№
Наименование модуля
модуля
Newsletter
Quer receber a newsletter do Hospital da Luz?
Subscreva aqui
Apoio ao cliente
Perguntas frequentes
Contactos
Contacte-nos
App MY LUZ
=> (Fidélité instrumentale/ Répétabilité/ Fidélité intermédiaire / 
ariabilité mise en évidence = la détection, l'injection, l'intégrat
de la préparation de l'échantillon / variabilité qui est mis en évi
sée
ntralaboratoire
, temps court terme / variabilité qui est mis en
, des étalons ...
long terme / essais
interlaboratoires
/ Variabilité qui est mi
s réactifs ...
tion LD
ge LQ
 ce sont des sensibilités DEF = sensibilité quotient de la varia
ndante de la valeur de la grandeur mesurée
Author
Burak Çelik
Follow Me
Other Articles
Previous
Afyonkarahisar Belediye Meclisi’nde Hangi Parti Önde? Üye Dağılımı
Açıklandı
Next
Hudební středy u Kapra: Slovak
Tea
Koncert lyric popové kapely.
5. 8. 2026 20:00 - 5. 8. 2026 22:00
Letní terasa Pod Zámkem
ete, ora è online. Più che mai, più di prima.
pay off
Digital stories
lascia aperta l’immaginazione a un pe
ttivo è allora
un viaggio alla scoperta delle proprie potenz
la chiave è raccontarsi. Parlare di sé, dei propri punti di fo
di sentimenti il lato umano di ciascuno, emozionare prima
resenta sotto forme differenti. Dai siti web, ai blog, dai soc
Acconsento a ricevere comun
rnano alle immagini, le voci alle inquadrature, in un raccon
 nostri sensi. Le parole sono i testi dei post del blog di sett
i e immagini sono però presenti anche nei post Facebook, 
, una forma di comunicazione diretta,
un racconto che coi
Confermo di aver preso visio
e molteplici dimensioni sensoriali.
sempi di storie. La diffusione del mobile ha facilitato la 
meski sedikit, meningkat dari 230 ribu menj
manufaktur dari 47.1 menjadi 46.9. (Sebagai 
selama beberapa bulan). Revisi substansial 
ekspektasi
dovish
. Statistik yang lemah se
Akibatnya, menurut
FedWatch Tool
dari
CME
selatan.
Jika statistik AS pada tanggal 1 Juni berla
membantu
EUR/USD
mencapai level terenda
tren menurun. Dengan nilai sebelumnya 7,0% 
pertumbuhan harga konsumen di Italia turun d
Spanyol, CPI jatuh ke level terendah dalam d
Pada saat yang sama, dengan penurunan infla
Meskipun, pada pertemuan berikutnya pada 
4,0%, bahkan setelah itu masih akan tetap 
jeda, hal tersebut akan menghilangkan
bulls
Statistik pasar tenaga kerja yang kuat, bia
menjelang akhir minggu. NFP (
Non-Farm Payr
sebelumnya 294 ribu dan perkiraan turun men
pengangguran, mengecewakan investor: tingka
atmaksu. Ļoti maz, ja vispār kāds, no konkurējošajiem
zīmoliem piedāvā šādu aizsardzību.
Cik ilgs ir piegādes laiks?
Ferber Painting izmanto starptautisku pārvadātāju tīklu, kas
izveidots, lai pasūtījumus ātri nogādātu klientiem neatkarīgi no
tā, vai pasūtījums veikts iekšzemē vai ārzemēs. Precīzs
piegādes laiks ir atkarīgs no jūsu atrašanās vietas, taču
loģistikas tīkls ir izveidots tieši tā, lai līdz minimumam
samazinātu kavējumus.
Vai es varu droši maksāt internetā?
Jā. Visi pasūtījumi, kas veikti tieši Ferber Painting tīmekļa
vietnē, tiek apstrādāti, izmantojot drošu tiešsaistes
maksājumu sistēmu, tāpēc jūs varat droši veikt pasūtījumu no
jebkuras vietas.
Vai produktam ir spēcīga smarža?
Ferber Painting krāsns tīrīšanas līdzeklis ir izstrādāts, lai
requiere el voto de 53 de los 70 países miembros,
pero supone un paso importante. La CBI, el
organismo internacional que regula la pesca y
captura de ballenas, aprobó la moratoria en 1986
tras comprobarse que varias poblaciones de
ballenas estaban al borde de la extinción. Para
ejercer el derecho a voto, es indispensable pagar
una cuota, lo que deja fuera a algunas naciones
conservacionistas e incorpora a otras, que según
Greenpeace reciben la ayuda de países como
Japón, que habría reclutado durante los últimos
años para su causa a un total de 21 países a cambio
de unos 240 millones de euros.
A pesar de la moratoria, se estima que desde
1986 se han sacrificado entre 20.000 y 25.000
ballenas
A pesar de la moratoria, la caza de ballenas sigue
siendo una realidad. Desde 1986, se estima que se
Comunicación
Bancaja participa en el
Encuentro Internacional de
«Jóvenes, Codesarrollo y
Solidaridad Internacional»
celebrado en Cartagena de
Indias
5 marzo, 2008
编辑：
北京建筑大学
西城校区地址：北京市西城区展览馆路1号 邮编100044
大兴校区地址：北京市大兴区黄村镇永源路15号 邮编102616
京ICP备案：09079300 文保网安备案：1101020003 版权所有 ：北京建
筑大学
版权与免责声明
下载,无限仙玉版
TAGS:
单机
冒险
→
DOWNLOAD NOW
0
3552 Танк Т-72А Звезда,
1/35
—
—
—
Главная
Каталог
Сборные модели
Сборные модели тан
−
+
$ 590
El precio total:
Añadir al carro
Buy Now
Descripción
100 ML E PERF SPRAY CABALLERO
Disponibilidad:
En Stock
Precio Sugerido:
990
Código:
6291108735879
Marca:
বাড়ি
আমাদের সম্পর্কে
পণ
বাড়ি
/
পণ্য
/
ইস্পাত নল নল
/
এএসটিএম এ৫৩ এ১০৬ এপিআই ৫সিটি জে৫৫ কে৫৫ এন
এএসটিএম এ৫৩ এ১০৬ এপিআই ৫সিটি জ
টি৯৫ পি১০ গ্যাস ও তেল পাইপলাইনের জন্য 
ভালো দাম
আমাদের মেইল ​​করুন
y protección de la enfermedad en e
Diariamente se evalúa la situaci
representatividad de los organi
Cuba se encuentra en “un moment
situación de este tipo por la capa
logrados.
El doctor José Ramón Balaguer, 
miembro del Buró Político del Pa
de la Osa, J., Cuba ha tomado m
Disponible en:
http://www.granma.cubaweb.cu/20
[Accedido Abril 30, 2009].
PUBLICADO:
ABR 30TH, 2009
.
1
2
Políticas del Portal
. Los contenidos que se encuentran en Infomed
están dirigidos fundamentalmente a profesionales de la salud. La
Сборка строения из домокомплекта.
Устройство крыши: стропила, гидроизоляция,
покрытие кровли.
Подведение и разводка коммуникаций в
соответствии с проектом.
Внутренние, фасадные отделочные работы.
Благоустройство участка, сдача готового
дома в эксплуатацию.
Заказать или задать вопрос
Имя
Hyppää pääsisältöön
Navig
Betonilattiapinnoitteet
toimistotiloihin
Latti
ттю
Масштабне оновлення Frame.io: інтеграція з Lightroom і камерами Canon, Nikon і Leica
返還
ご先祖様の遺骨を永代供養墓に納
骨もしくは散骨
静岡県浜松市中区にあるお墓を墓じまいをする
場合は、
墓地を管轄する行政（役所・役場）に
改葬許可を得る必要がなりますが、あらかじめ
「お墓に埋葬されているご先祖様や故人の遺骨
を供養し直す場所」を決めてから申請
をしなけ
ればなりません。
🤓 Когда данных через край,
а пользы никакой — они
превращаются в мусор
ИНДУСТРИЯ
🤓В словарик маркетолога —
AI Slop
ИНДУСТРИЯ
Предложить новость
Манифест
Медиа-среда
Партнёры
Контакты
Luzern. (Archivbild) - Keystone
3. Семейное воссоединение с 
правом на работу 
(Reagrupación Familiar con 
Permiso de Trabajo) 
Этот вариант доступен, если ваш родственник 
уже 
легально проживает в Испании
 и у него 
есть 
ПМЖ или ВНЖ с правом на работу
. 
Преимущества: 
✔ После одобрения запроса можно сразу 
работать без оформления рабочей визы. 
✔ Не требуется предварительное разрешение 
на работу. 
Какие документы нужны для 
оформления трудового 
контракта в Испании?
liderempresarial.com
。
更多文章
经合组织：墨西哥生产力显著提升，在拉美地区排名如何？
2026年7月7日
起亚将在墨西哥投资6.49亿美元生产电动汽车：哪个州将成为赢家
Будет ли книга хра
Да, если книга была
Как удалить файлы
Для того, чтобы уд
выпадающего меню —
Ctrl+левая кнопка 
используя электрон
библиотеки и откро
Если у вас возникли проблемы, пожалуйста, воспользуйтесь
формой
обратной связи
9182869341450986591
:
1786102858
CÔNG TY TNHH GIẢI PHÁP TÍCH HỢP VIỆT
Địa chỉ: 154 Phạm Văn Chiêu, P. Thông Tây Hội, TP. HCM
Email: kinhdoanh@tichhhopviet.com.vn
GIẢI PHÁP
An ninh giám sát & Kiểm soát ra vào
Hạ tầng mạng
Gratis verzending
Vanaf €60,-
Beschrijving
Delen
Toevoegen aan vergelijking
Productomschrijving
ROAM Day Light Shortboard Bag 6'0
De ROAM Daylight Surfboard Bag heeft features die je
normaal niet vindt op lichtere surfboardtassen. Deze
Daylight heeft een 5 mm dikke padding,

##########

OPDRACHT
Zet de regels vanaf de eerste regel tot en met de regel met "i e immagini" om in een JSON-lijst van strings, met één string per regel en zonder lege regels.

ANTWOORD
[
  "№",
  "Наименование модуля",
  "модуля",
  "Newsletter",
  "Quer receber a newsletter do Hospital da Luz?",
  "Subscreva aqui",
  "Apoio ao cliente",
  "Perguntas frequentes",
  "Contactos",
  "Contacte-nos",
  "App MY LUZ",
  "=> (Fidélité instrumentale/ Répétabilité/ Fidélité intermédiaire / ",
  "ariabilité mise en évidence = la détection, l'injection, l'intégrat",
  "de la préparation de l'échantillon / variabilité qui est mis en évi",
  "sée",
  "ntralaboratoire",
  ", temps court terme / variabilité qui est mis en",
  ", des étalons ...",
  "long terme / essais",
  "interlaboratoires",
  "/ Variabilité qui est mi",
  "s réactifs ...",
  "tion LD",
  "ge LQ",
  " ce sont des sensibilités DEF = sensibilité quotient de la varia",
  "ndante de la valeur de la grandeur mesurée",
  "Author",
  "Burak Çelik",
  "Follow Me",
  "Other Articles",
  "Previous",
  "Afyonkarahisar Belediye Meclisi’nde Hangi Parti Önde? Üye Dağılımı",
  "Açıklandı",
  "Next",
  "Hudební středy u Kapra: Slovak",
  "Tea",
  "Koncert lyric popové kapely.",
  "5. 8. 2026 20:00 - 5. 8. 2026 22:00",
  "Letní terasa Pod Zámkem",
  "ete, ora è online. Più che mai, più di prima.",
  "pay off",
  "Digital stories",
  "lascia aperta l’immaginazione a un pe",
  "ttivo è allora",
  "un viaggio alla scoperta delle proprie potenz",
  "la chiave è raccontarsi. Parlare di sé, dei propri punti di fo",
  "di sentimenti il lato umano di ciascuno, emozionare prima",
  "resenta sotto forme differenti. Dai siti web, ai blog, dai soc",
  "Acconsento a ricevere comun",
  "rnano alle immagini, le voci alle inquadrature, in un raccon",
  " nostri sensi. Le parole sono i testi dei post del blog di sett",
  "i e immagini sono però presenti anche nei post Facebook, "
]